Pemain hoki Canterbury, Grace Balsdon, gagal meraih emas Olimpiade Tokyo
Whats On

Pemain hoki Canterbury, Grace Balsdon, gagal meraih emas Olimpiade Tokyo

Impian Grace Balsdon tentang emas hoki runtuh setelah Tim GB dengan mudah dikalahkan oleh Belanda di semifinal Olimpiade mereka.

Ace Canterbury adalah bagian dari tim yang dihancurkan 5-1 oleh tim yang sama yang mereka kalahkan di final Olimpiade lima tahun lalu.

Tim GB sekarang harus berkumpul kembali menjelang pertandingan medali perunggu hari Jumat, di mana mereka menghadapi India atau Argentina, meskipun cara kekalahannya akan sulit diambil.

Tapi kapten Hollie Pearne-Webb telah mendesak tim untuk melupakannya dan segera mengalihkan fokus ke pertandingan medali perunggu.

“Kami harus menunjukkan ketahanan selama siklus Olimpiade ini dan sekarang kami harus mengatasi ini dengan cepat dan melanjutkan,” kata Pearne-Webb, yang pertandingannya disiarkan langsung di Eurosport dan discovery+.

“Kami adalah kelompok pemain baru dan kami memiliki medali untuk diperebutkan. Kami harus memiliki kerangka berpikir yang benar untuk pertandingan pada hari Jumat dan mencoba membawa pulang medali.

“Ini tidak akan mudah, tetapi kami terbiasa menjadi tangguh dan tugas kami adalah fokus pada pertandingan itu dan mencoba dan memenangkan medali.”

Tim GB tiba dengan skor untuk diselesaikan setelah kekalahan 1-0 di fase grup dari Belanda.

Namun saat kuarter pertama berlangsung di bawah sinar matahari 34 derajat yang terik, sang juara bertahan mulai kesulitan, dengan kiper Maddie Hinch dipanggil untuk melakukan penyelamatan bagus dari tendangan sudut untuk menjaga mereka tetap menyamakan kedudukan di akhir kuarter pertama.

Belanda, yang selalu mendulang medali di setiap Olimpiade sejak 1992, tak perlu menunggu lama untuk unggul lebih dulu melalui Felice Albers pada menit ke-19.

Tim GB perlu mendapatkan kembali pijakan dalam pertandingan tetapi Belanda tak tertahankan dan menambahkan detik cepat ketika Marloes Keetels tidak dijaga di lingkaran dan menghancurkan upaya rendah ke sudut bawah.

Tertinggal 2-0 saat turun minum, Pearne-Webb mencoba untuk memperkuat timnya tetapi Belanda memberikan pukulan lebih lanjut tak lama setelah babak pertama ketika Maria Verschoor menjentikkan tendangan sudut melewati Hinch.

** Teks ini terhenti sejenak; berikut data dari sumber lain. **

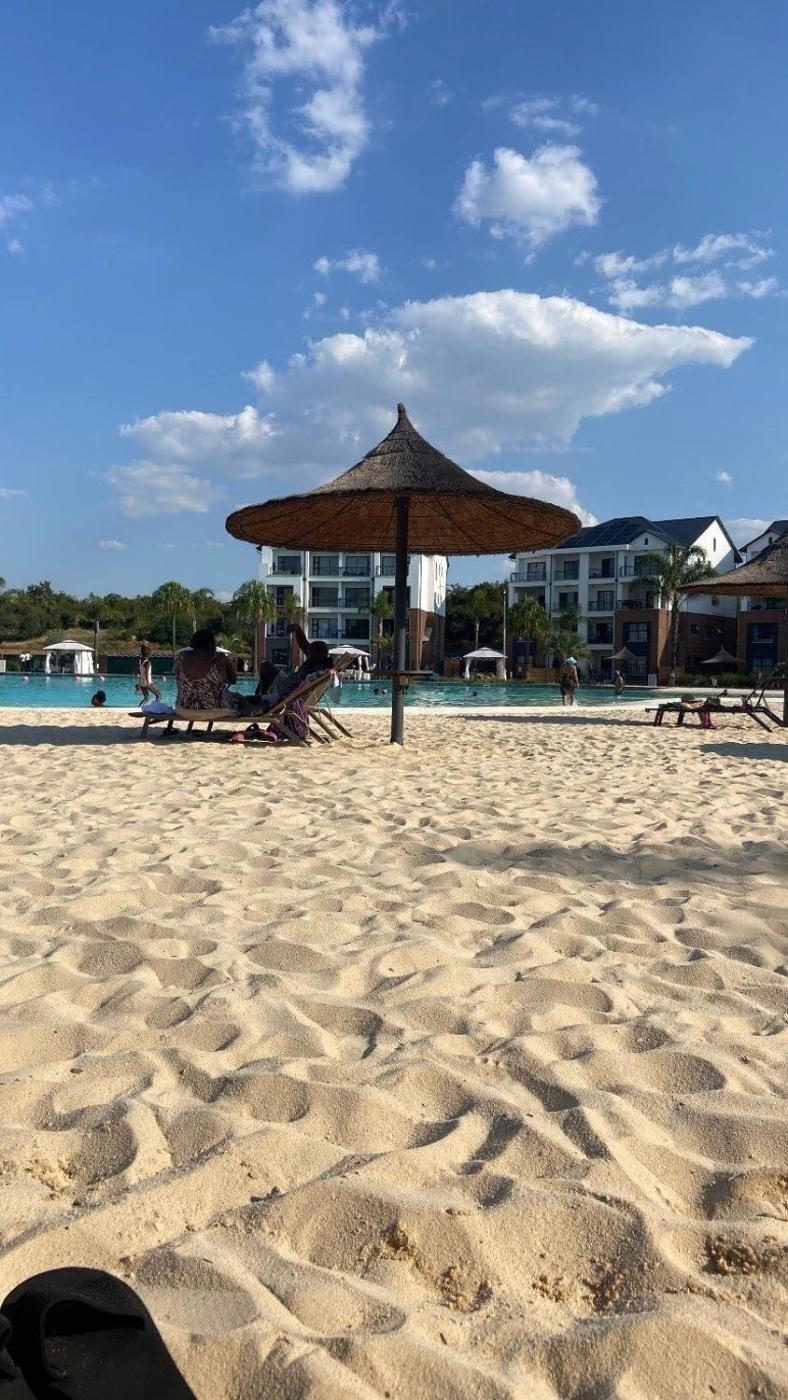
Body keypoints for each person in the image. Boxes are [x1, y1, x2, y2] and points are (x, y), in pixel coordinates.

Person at [174, 630, 247, 713]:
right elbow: (233, 680)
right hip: (216, 709)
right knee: (238, 697)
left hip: (184, 709)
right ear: (211, 642)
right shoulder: (219, 657)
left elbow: (178, 677)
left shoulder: (181, 657)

Albers mencetak gol keduanya beberapa menit kemudian dengan menyentuh bola yang memantul dari kiri, sebelum Tim GB membalas ketika Giselle Ansley melakukan tendangan sudut penalti.

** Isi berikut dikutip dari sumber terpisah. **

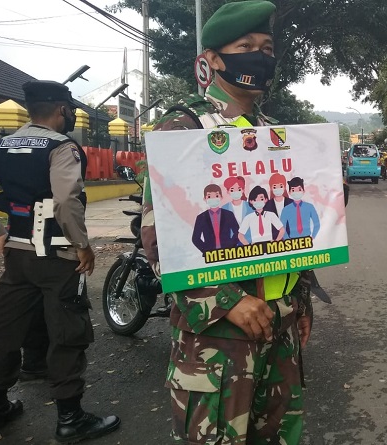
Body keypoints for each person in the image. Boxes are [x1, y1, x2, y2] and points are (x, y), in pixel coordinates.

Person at [143, 2, 312, 443]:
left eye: (267, 47)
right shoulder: (182, 129)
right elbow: (159, 237)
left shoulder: (274, 133)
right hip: (219, 334)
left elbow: (286, 226)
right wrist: (225, 301)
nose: (259, 55)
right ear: (214, 59)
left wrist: (302, 298)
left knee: (278, 434)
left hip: (280, 322)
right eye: (246, 46)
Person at [0, 80, 120, 442]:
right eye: (71, 111)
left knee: (4, 328)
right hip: (58, 254)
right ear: (62, 110)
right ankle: (70, 417)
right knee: (68, 331)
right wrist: (83, 245)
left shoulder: (3, 144)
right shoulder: (62, 146)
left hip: (17, 254)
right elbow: (66, 201)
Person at [192, 184, 240, 254]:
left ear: (221, 197)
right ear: (205, 199)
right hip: (211, 255)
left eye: (216, 196)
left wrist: (231, 247)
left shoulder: (228, 214)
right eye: (209, 196)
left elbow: (237, 232)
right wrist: (206, 250)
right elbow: (195, 238)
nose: (213, 199)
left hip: (229, 252)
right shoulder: (201, 217)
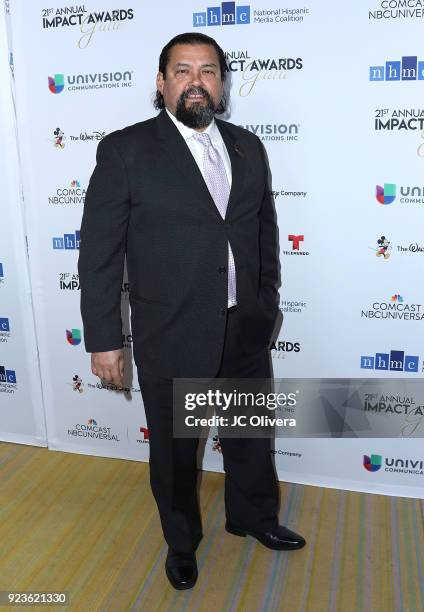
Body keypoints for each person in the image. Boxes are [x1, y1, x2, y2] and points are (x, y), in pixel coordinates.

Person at [78, 32, 306, 591]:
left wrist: (265, 303)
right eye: (182, 70)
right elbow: (100, 252)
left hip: (243, 326)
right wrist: (105, 337)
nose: (196, 81)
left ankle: (253, 516)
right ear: (161, 83)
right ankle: (182, 542)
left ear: (222, 83)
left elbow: (263, 235)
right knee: (178, 453)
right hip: (171, 329)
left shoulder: (249, 145)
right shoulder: (125, 149)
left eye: (207, 71)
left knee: (251, 434)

Namun peraih medali emas 2012 itu menambahkan gol kelima lewat Frederique Matla untuk menutupnya.

“Itu bukan pagi yang kami rencanakan, ya kami kecewa,” tambah Pearne-Webb.

“Terutama setelah bagaimana kami bermain di pool stage melawan mereka. Kami menunjukkan bahwa kami dapat menandingi mereka di sebagian besar permainan, tetapi kami tidak muncul.

“Mereka mungkin melihat permainan biliar dan bagaimana mereka bisa mengubah hal-hal melawan kami. Kami kecewa tetapi pada saat yang sama kami harus cepat mengatasinya karena kami ingin meraih perunggu.

“Kami perlu menunggu dan melihat siapa yang kami lawan, melihat hari ini dan mencari tahu apa yang salah dan mengapa dasar-dasar kami sedikit menyimpang. Dan letakkan mereka dengan benar lusa. ”

Streaming setiap momen Olimpiade Tokyo 2020 yang tidak dapat dilewatkan secara langsung di discovery+, Rumah Streaming Olimpiade.